– Потому.
Гас вспомнил их разговор в машине насчет кошки.
– Морган, у мамы аллергия на настоящих кошек. Не на мягкие игрушки.
– Знаю. Но если я сохраню этих искусственных кошек, то могу забыть.
У Гаса увлажнились глаза. Он подошел к дочери и присел на край кровати.
– Родная моя, ты никогда не забудешь маму.
– Я не хочу ничего забывать о ней. Даже мелочи. Никогда. Например, что у нее была аллергия на кошек.
– Не беспокойся об этом, ладно? Я сделаю все возможное, чтобы мама вернулась домой. И тогда тебе никогда, никогда не придется беспокоиться о том, что ты что-то забудешь.
Мгновение она молчала, потом бросила на отца лукавый взгляд:
– А ты что-то забыл о маме?
Гас не был уверен, как отвечать. И решил сказать правду:
– Забавно, но с тех пор как мама исчезла, я на самом деле помню о ней больше. И это, по-моему, хорошо. А забытое можно восстановить.
– Если по-настоящему напрячь мозги?
– Да нет, даже не мозги, родная.
– А какой орган?
Он крепко обнял дочь:
– Тот, которым я очень долго не пользовался.
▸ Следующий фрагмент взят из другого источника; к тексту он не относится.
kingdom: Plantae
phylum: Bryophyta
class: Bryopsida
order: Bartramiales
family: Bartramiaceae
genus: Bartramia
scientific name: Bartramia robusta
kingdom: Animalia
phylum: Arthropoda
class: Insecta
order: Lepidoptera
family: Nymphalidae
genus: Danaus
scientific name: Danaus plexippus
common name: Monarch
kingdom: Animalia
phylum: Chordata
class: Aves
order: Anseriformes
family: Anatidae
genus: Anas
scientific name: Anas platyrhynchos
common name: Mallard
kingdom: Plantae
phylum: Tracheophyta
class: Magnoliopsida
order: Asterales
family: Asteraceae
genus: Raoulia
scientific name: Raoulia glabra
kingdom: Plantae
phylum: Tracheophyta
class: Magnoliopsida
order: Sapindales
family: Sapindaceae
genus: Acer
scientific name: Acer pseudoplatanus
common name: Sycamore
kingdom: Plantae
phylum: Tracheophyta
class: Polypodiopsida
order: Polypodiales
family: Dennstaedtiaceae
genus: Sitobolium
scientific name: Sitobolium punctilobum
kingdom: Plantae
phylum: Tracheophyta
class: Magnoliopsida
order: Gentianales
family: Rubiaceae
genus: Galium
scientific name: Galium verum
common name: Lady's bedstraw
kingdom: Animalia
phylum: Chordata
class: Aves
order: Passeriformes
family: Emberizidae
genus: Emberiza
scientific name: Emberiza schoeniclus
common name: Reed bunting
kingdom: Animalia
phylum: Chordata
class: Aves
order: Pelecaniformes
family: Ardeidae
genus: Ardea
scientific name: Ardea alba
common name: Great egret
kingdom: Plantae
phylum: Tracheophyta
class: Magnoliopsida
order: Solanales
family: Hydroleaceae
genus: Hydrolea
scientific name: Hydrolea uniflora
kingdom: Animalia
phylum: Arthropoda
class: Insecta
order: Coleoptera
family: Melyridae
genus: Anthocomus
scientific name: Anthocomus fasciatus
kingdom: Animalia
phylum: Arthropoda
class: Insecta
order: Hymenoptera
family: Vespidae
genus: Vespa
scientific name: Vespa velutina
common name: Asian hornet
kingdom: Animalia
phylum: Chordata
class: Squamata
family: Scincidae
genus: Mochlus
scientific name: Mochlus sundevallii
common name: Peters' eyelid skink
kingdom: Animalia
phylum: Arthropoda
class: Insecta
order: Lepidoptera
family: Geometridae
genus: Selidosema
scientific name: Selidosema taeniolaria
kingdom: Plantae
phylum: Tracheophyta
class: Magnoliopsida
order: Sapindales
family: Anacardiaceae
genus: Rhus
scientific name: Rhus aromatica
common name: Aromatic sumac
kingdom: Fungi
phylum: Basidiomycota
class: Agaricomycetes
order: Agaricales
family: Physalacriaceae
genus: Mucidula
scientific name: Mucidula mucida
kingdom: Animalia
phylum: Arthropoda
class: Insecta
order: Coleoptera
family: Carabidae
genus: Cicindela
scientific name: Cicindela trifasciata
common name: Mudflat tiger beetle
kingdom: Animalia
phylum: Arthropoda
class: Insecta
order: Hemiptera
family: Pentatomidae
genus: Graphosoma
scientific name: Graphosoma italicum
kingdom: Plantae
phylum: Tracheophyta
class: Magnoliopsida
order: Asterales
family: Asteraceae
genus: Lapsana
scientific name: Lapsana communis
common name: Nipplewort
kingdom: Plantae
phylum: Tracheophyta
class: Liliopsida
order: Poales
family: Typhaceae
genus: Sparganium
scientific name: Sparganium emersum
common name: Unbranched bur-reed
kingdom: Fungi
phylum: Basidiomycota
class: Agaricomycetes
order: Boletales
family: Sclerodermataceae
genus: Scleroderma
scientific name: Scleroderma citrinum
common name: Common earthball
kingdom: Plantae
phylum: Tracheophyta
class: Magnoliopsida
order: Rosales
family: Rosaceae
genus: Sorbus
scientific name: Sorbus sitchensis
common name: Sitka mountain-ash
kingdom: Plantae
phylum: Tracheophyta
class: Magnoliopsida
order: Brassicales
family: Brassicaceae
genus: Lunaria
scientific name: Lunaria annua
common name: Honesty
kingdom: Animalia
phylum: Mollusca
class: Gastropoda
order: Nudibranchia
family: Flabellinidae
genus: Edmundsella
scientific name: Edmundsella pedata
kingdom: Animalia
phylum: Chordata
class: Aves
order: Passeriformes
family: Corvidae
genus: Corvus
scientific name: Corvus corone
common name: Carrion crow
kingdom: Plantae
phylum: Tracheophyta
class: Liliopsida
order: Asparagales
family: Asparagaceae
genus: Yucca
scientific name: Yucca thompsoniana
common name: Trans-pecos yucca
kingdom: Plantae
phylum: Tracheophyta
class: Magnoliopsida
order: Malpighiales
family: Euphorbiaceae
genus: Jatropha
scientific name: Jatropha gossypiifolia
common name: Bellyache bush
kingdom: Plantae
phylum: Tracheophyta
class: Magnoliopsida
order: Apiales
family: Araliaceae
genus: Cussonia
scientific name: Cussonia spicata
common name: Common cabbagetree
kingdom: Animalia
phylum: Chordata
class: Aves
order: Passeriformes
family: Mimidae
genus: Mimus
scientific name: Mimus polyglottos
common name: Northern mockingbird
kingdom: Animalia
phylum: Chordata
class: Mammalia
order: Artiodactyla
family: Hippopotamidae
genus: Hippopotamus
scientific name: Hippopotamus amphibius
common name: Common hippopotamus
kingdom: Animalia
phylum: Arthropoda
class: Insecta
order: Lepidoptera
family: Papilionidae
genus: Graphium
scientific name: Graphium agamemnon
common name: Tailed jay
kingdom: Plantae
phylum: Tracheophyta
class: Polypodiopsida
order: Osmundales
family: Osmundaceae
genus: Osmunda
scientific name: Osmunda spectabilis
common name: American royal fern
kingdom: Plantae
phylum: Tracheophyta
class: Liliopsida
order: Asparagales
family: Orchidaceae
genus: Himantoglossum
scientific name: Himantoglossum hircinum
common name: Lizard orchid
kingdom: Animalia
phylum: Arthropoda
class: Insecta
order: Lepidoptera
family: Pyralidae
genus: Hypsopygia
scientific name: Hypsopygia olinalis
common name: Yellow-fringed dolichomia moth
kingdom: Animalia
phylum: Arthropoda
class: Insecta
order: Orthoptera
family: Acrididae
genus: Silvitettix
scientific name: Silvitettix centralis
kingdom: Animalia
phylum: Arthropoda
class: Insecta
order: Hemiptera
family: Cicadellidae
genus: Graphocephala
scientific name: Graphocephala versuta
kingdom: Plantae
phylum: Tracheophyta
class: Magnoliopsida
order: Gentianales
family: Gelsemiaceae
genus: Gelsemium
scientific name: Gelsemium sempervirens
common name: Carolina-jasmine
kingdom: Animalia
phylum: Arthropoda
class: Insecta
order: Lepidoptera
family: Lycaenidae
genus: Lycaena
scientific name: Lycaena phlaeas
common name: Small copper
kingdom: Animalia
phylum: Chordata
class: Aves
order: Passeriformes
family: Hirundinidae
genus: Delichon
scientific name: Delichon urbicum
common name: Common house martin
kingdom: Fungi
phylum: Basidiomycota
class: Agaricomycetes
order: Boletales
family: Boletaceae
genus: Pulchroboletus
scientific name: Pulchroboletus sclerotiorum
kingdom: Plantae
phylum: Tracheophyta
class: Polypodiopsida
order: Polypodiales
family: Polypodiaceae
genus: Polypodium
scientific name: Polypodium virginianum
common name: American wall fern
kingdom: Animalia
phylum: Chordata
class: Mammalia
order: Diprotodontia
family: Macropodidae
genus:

После завтрака Фелисия повезла Энди в город на старом «универсале». На заднем сиденье расположились женщина, находившаяся на одном уровне с Фелисией, и девятнадцатилетняя девушка, проходившая второй месяц обучения. Том и его молодой рекрут поехали отдельно на внедорожнике. Было утро понедельника, когда сектанты закупали бакалею и прочее, что не могло быть произведено на ферме. Это считалось тяжелой работой, предназначенной для новобранцев – разумеется, под строгим контролем наставников.
Они остановились возле большого оптового магазина, торгующего по сниженным ценам всем: от радиальных шин до рулетов с корицей. Энди бывала в подобном месте в Сиэтле: голые цементные полы и шестифутовые – до потолка – штабеля бумажных полотенец. Она чувствовала себя лилипутом.